By PAULA TRACY, InDepthNH.org
CONCORD – In a roundtable press availability on Wednesday following the Executive Council meeting, Gov. Chris Sununu discussed the unsolved double homicide of a Concord couple and the Massachusetts report from the child advocate on Harmony Montgomery, the missing Manchester girl.
CONCORD HOMICIDE
Fourteen days after Stephen and Wendy Reid of Concord were found shot to death on the Broken Ground trails in Concord not far from their home, there have been scant details and no arrests.
The governor said he is receiving almost daily briefings from Attorney General John Formella on the case.
The Concord Police Department is heading up the double murder investigation with help from the FBI and New Hampshire State Police. Sununu said from what he has been told, Concord Police are doing a good job.
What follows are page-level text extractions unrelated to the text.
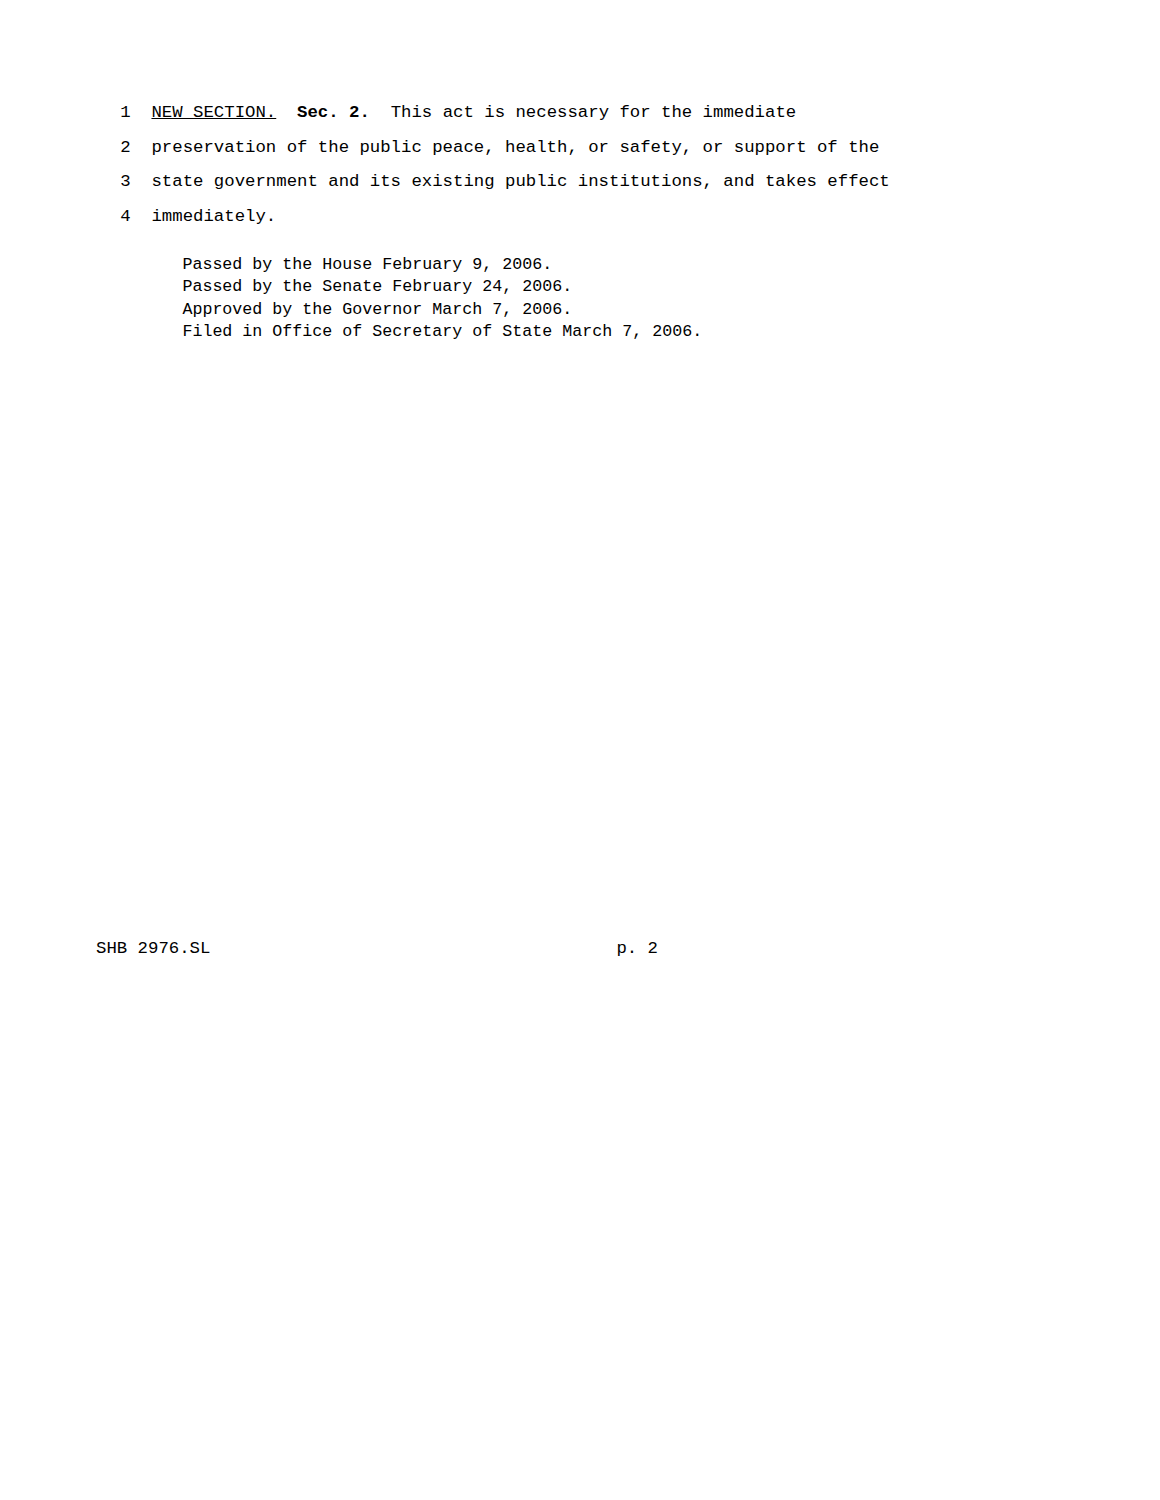NEW SECTION. Sec. 2. This act is necessary for the immediate
preservation of the public peace, health, or safety, or support of the
state government and its existing public institutions, and takes effect
immediately.
Passed by the House February 9, 2006.
Passed by the Senate February 24, 2006.
Approved by the Governor March 7, 2006.
Filed in Office of Secretary of State March 7, 2006.
SHB 2976.SL
p. 2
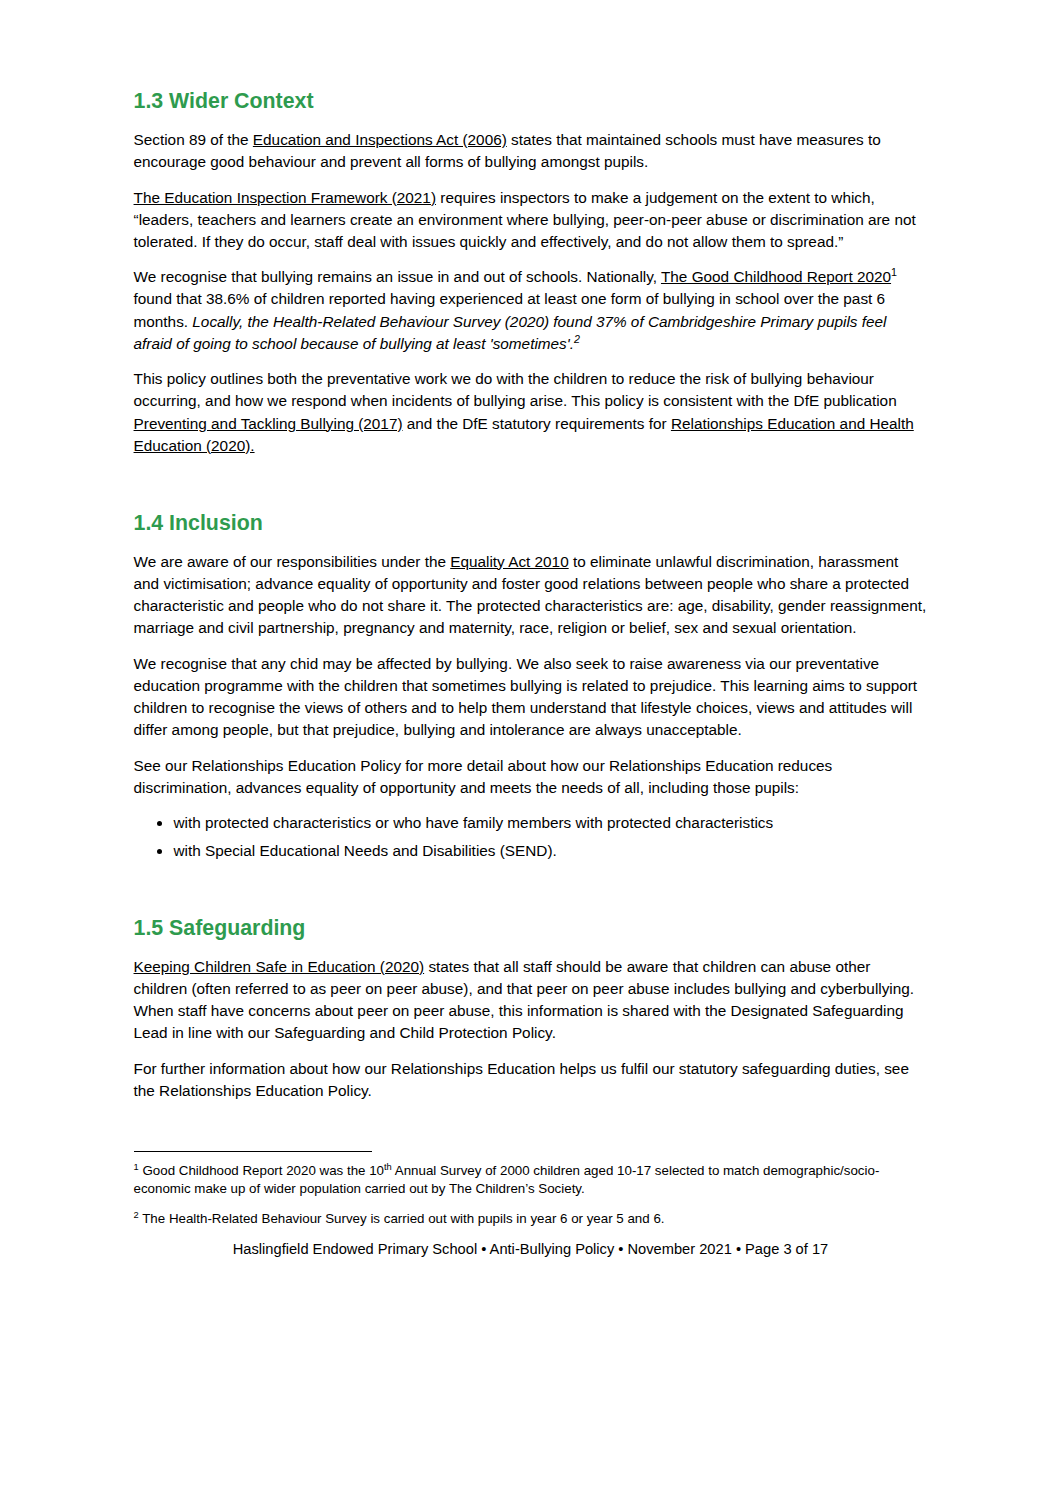1.3 Wider Context
Section 89 of the Education and Inspections Act (2006) states that maintained schools must have measures to encourage good behaviour and prevent all forms of bullying amongst pupils.
The Education Inspection Framework (2021) requires inspectors to make a judgement on the extent to which, “leaders, teachers and learners create an environment where bullying, peer-on-peer abuse or discrimination are not tolerated. If they do occur, staff deal with issues quickly and effectively, and do not allow them to spread.”
We recognise that bullying remains an issue in and out of schools. Nationally, The Good Childhood Report 20201 found that 38.6% of children reported having experienced at least one form of bullying in school over the past 6 months. Locally, the Health-Related Behaviour Survey (2020) found 37% of Cambridgeshire Primary pupils feel afraid of going to school because of bullying at least 'sometimes'.2
This policy outlines both the preventative work we do with the children to reduce the risk of bullying behaviour occurring, and how we respond when incidents of bullying arise. This policy is consistent with the DfE publication Preventing and Tackling Bullying (2017) and the DfE statutory requirements for Relationships Education and Health Education (2020).
1.4 Inclusion
We are aware of our responsibilities under the Equality Act 2010 to eliminate unlawful discrimination, harassment and victimisation; advance equality of opportunity and foster good relations between people who share a protected characteristic and people who do not share it. The protected characteristics are: age, disability, gender reassignment, marriage and civil partnership, pregnancy and maternity, race, religion or belief, sex and sexual orientation.
We recognise that any chid may be affected by bullying. We also seek to raise awareness via our preventative education programme with the children that sometimes bullying is related to prejudice. This learning aims to support children to recognise the views of others and to help them understand that lifestyle choices, views and attitudes will differ among people, but that prejudice, bullying and intolerance are always unacceptable.
See our Relationships Education Policy for more detail about how our Relationships Education reduces discrimination, advances equality of opportunity and meets the needs of all, including those pupils:
with protected characteristics or who have family members with protected characteristics
with Special Educational Needs and Disabilities (SEND).
1.5 Safeguarding
Keeping Children Safe in Education (2020) states that all staff should be aware that children can abuse other children (often referred to as peer on peer abuse), and that peer on peer abuse includes bullying and cyberbullying. When staff have concerns about peer on peer abuse, this information is shared with the Designated Safeguarding Lead in line with our Safeguarding and Child Protection Policy.
For further information about how our Relationships Education helps us fulfil our statutory safeguarding duties, see the Relationships Education Policy.
1 Good Childhood Report 2020 was the 10th Annual Survey of 2000 children aged 10-17 selected to match demographic/socio-economic make up of wider population carried out by The Children’s Society.
2 The Health-Related Behaviour Survey is carried out with pupils in year 6 or year 5 and 6.
Haslingfield Endowed Primary School • Anti-Bullying Policy • November 2021 • Page 3 of 17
“They are putting all hands on deck. The AG, FBI, everybody is out there doing everything they can to find out what happened,” Sununu said. “My sense is they are not going to let up until they figure out exactly what happened and bring those individuals, or individual to justice.”
He would give no more details and said he heard what officials were saying to the public about being vigilant and what that means to him.
“As a citizen, when I hear that I think they are saying that for whatever reason they believe it was a single event. But obviously when you have something as horrific as a double murder in your community everyone has to be on high alert,” Sununu said.
HARMONY MONTGOMERY
The governor said he read quite a bit of the 100-page report issued by the Massachusetts Office of the Child Advocate Wednesday morning looking into the case of Harmony Montgomery of Manchester which is highly critical of the Bay State’s handling of the case.
It said the courts in Massachusetts gave custody to her father and she then went missing at age 5, two years ago. She remains missing.
Sununu said there was no assessment of her father’s condition to be a sole parent, even though he had a criminal record. He has been charged with assaulting the child but nothing related to her disappearance as efforts to find her continue.
“I will say this on the report: I thought it was done very well. It is very robust, very transparent, it looks like they looked at all the different issues that side of the border, which is exactly what you want, that sort of transparency so it brings it all to the forefront. That is the only way you can look at the systems in a detailed manner to look at where the barriers are and where the systems failed,” between states.
He said New Hampshire, which produced its own reflective analysis of the case several months ago, came to the conclusion that in a place like New England there is lots of border crossing between families.
He said interstate compacts need to be working and perhaps a national, comprehensive compact is needed.
There may be a national reform to ensure that cases like this one are not replicated and New Hampshire may play a role in reform.
“At the end of the day, it is clear that the system failed Harmony,” Sununu said. “The (Massachusetts) court did not put her needs first and that was very, very evident. When you are talking about a child welfare system and child protection, you protect the child you make that the priority and it did not happen in this case.”